L’exercice 2018 «présente un tout autre type de défis et d’opportunités», commente le président de HFR, Kenneth J. Heinz, à l’occasion de la publication du rapport de flux de fonds alternatifs publié le 19 janvier dernier. Celui-ci invoque le nouveau président de la Fed, le paquet fiscal de l’Administration Trump, la dynamique des fusions et acquisitions (M&A) ou encore «les puissantes tendances des secteurs du détail, des nouvelles technologies et des médias».

Toutefois, ces facteurs devraient normalement privilégier les stratégies EH et dans une moindre mesure les gérants Global Macro, dont la rotation d’une classe d’actifs à une autre est intense. Du reste, les données propriétaires de la Plateforme de Comptes Gérés (Managed Account Platform) de Lyxor Asset Management (Lyxor) montrent que les stratégies Global Macro «souffrent» en ce début d’année, leurs positionnements acheteurs sur le dollar ayant été contrariés par sa dépréciation de 4% durant le premier mois de l’année 2018.

«Les analystes et les gestionnaires de portefeuille évaluent toujours dans le détail les implications possibles de la réforme fiscale américaine», écrivent les experts de la recherche Hedge Funds de Lyxor. Telles que la déduction de la charge d’intérêt, par exemple, désormais limitée à 30% du bénéfice avant intérêts, impôts et amortissements et qui devrait, selon Lyxor, «favoriser les entreprises affichant les marges EBITDA les plus importantes».

Le coût non récurrent du rapatriement des réserves des multinationales américaines à l’étranger (taxées au forfait de 15,5%) devrait quant à lui favoriser les entreprises jouissant d’un différentiel fiscal avantageux par rapport aux taux d’imposition des autres juridictions. En ajoutant les futures dépenses d’infrastructures et le processus de numérisation transformatrice des processus industriels, le contexte incite les entreprises à investir. Et devrait créer du coup des situations spéciales (M&A, IPO, flux de capitaux, modification de la structure du capital) attrayantes.
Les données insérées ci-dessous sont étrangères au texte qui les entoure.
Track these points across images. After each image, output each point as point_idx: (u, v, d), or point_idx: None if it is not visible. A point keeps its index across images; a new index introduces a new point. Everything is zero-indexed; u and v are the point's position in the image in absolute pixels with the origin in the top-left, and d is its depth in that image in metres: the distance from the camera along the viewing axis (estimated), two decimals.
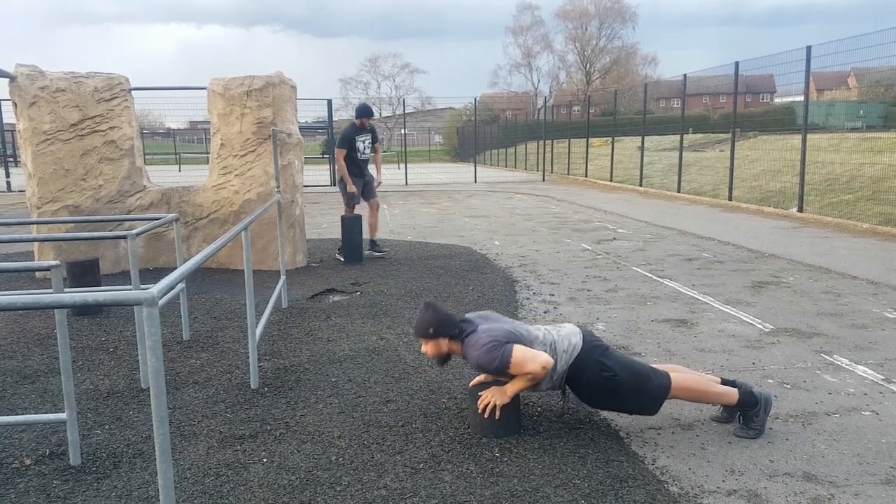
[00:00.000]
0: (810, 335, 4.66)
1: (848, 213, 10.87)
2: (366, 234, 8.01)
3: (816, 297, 5.74)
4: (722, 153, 18.96)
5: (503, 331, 3.08)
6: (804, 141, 11.56)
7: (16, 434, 3.21)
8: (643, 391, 3.07)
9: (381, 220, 11.83)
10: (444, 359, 3.22)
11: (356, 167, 7.88)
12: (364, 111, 7.89)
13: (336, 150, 7.88)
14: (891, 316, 5.12)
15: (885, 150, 13.07)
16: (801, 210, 11.54)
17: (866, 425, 3.20)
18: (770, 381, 3.79)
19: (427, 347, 3.19)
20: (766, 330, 4.81)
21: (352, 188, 7.84)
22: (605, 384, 3.06)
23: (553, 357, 3.07)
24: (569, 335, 3.16)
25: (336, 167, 7.72)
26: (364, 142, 7.83)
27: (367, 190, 8.05)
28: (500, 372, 3.05)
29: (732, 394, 3.10)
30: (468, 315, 3.31)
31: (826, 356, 4.21)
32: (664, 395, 3.09)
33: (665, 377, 3.10)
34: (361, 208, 8.05)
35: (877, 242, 8.69)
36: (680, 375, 3.15)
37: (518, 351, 2.99)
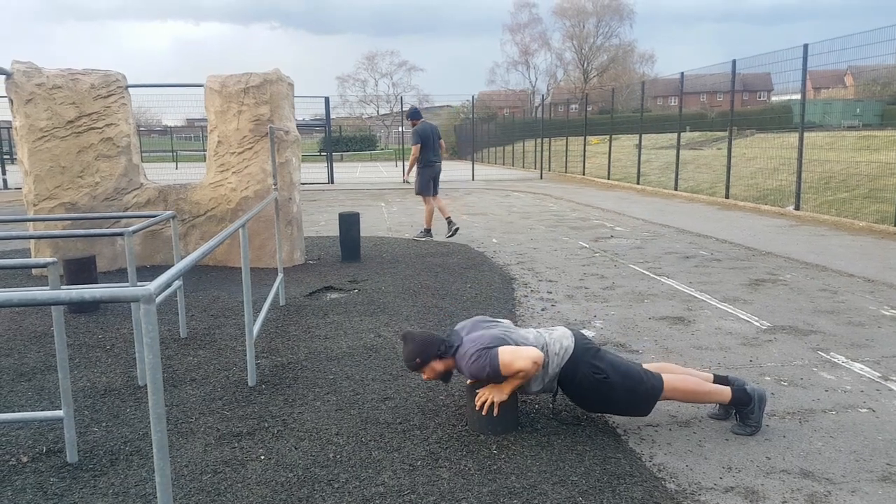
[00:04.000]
0: (807, 333, 4.67)
1: (844, 211, 10.89)
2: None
3: (813, 295, 5.75)
4: (719, 151, 18.99)
5: (490, 336, 3.08)
6: (801, 139, 11.57)
7: (12, 431, 3.20)
8: (635, 393, 3.08)
9: (379, 219, 11.82)
10: (445, 377, 3.23)
11: None
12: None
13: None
14: (887, 313, 5.14)
15: (881, 148, 13.11)
16: (797, 208, 11.56)
17: (863, 422, 3.21)
18: (767, 378, 3.80)
19: (425, 375, 3.21)
20: (763, 327, 4.82)
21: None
22: (597, 386, 3.06)
23: (545, 359, 3.08)
24: (560, 338, 3.17)
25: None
26: None
27: None
28: (495, 378, 3.05)
29: (725, 392, 3.11)
30: (458, 325, 3.32)
31: (823, 353, 4.22)
32: (656, 397, 3.10)
33: (657, 379, 3.11)
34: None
35: (873, 240, 8.71)
36: (672, 377, 3.15)
37: (504, 353, 2.99)
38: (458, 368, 3.15)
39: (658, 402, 3.39)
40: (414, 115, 9.59)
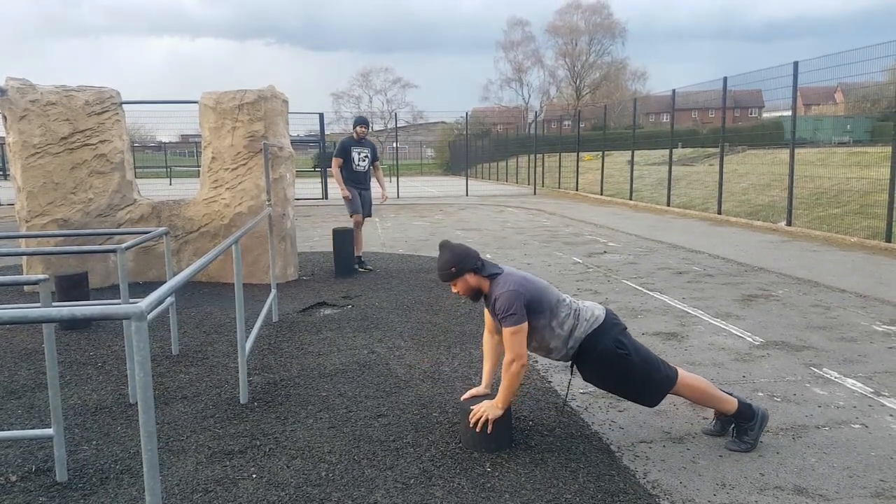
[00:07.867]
0: (800, 348, 4.69)
1: (836, 226, 10.96)
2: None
3: (805, 311, 5.77)
4: (711, 167, 19.11)
5: (535, 291, 3.09)
6: (792, 155, 11.68)
7: (1, 450, 3.17)
8: (650, 378, 3.10)
9: (373, 234, 11.83)
10: (475, 294, 3.20)
11: (352, 178, 7.96)
12: (358, 120, 8.06)
13: (333, 159, 7.99)
14: (879, 329, 5.16)
15: (871, 165, 13.21)
16: (789, 224, 11.63)
17: (856, 438, 3.21)
18: (760, 394, 3.80)
19: (456, 287, 3.19)
20: (756, 343, 4.83)
21: (345, 192, 7.93)
22: (617, 361, 3.07)
23: (575, 322, 3.11)
24: (593, 307, 3.22)
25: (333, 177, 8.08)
26: (360, 153, 7.91)
27: (363, 203, 8.11)
28: (497, 319, 3.09)
29: (732, 401, 3.14)
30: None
31: (815, 369, 4.23)
32: (668, 388, 3.12)
33: (673, 371, 3.15)
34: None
35: (865, 256, 8.76)
36: (686, 373, 3.20)
37: (523, 330, 3.01)
38: (490, 291, 3.13)
39: (656, 413, 3.40)
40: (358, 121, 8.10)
Lyxor voit du potentiel dans les fonds L/S Actions

Soit, un environnement, exigeant en termes de capacité d’analyse des titres au cas par cas, qui conduit Lyxor à privilégier les «gérants fondamentaux» (bottom-up managers). «Une discrimination accrue des titres devrait soutenir la génération d’alpha pour les fonds Long/Short Actions», estiment les experts de la division de gestion d’actifs de Société Générale.

Les fonds L/S Equity de la plateforme de Lyxor, en hausse de 1,8% depuis le début de l’année (au 22 janvier 2018), continuent de susciter l’intérêt des investisseurs (+979 millions d’euros au mois de novembre), aidés par une faible corrélation, une dispersion élevée concomitante à une progression positive des marchés actions.

Enfin, à noter, dans le camp des stratégies Global Macro, que le segment CTA, en hausse de 3,5% depuis début janvier, doit ses performances à ses paris sur les matières premières (positions acheteuses sur l’aluminium et vendeuses sur le blé et le maïs), ainsi qu’à son allocation longue sur les actions, en particulier les actions américaines et asiatiques.